Every record that follows needs to be written out again, exactly.

=== DATA EXTRACTS ===

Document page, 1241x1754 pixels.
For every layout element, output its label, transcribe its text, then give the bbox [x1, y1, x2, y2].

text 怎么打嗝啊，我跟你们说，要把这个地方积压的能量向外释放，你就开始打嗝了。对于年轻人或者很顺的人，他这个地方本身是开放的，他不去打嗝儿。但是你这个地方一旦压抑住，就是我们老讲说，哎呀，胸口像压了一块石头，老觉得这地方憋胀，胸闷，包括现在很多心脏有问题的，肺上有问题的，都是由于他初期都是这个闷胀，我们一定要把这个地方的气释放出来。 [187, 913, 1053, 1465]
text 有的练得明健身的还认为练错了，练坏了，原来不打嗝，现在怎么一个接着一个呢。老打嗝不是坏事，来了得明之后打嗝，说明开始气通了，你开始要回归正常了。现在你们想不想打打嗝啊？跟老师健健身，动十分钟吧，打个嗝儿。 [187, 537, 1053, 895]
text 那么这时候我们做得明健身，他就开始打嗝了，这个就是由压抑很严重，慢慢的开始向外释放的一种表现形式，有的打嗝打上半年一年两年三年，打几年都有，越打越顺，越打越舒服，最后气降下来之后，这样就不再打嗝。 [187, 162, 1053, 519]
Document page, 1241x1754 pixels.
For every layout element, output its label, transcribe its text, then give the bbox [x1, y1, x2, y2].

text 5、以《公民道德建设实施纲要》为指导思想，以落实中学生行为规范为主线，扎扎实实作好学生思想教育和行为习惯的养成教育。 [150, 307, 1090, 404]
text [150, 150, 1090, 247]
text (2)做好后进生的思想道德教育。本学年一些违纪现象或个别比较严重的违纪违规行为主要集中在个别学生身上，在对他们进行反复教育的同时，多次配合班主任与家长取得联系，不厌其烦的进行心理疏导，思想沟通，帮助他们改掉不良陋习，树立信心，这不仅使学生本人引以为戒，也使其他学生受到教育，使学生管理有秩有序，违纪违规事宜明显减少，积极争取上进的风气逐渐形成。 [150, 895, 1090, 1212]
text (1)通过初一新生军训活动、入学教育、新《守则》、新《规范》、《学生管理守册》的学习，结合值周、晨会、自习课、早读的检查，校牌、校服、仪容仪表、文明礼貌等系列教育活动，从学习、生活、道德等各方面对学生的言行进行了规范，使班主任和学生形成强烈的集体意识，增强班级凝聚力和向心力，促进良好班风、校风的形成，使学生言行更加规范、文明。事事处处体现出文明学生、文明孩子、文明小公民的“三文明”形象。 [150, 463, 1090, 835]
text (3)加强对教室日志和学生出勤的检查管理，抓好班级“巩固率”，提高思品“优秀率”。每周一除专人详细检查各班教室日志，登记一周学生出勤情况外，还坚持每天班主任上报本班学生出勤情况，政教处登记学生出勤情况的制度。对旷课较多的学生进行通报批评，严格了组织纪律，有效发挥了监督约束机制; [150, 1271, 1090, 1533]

===

» **SOLUTION FOR THIS TASK**
Document page, 1241x1754 pixels.
For every layout element, output its label, transcribe its text, then give the bbox [x1, y1, x2, y2].

text 怎么打嗝啊，我跟你们说，要把这个地方积压的能量向外释放，你就开始打嗝了。对于年轻人或者很顺的人，他这个地方本身是开放的，他不去打嗝儿。但是你这个地方一旦压抑住，就是我们老讲说，哎呀，胸口像压了一块石头，老觉得这地方憋胀，胸闷，包括现在很多心脏有问题的，肺上有问题的，都是由于他初期都是这个闷胀，我们一定要把这个地方的气释放出来。 [187, 913, 1053, 1465]
text 有的练得明健身的还认为练错了，练坏了，原来不打嗝，现在怎么一个接着一个呢。老打嗝不是坏事，来了得明之后打嗝，说明开始气通了，你开始要回归正常了。现在你们想不想打打嗝啊？跟老师健健身，动十分钟吧，打个嗝儿。 [187, 537, 1053, 895]
text 那么这时候我们做得明健身，他就开始打嗝了，这个就是由压抑很严重，慢慢的开始向外释放的一种表现形式，有的打嗝打上半年一年两年三年，打几年都有，越打越顺，越打越舒服，最后气降下来之后，这样就不再打嗝。 [187, 162, 1053, 519]
Document page, 1241x1754 pixels.
For every layout element, output its label, transcribe its text, then give the bbox [x1, y1, x2, y2].

text 5、以《公民道德建设实施纲要》为指导思想，以落实中学生行为规范为主线，扎扎实实作好学生思想教育和行为习惯的养成教育。 [150, 307, 1090, 404]
text [150, 150, 1090, 247]
text (2)做好后进生的思想道德教育。本学年一些违纪现象或个别比较严重的违纪违规行为主要集中在个别学生身上，在对他们进行反复教育的同时，多次配合班主任与家长取得联系，不厌其烦的进行心理疏导，思想沟通，帮助他们改掉不良陋习，树立信心，这不仅使学生本人引以为戒，也使其他学生受到教育，使学生管理有秩有序，违纪违规事宜明显减少，积极争取上进的风气逐渐形成。 [150, 895, 1090, 1212]
text (1)通过初一新生军训活动、入学教育、新《守则》、新《规范》、《学生管理守册》的学习，结合值周、晨会、自习课、早读的检查，校牌、校服、仪容仪表、文明礼貌等系列教育活动，从学习、生活、道德等各方面对学生的言行进行了规范，使班主任和学生形成强烈的集体意识，增强班级凝聚力和向心力，促进良好班风、校风的形成，使学生言行更加规范、文明。事事处处体现出文明学生、文明孩子、文明小公民的“三文明”形象。 [150, 463, 1090, 835]
text (3)加强对教室日志和学生出勤的检查管理，抓好班级“巩固率”，提高思品“优秀率”。每周一除专人详细检查各班教室日志，登记一周学生出勤情况外，还坚持每天班主任上报本班学生出勤情况，政教处登记学生出勤情况的制度。对旷课较多的学生进行通报批评，严格了组织纪律，有效发挥了监督约束机制; [150, 1271, 1090, 1533]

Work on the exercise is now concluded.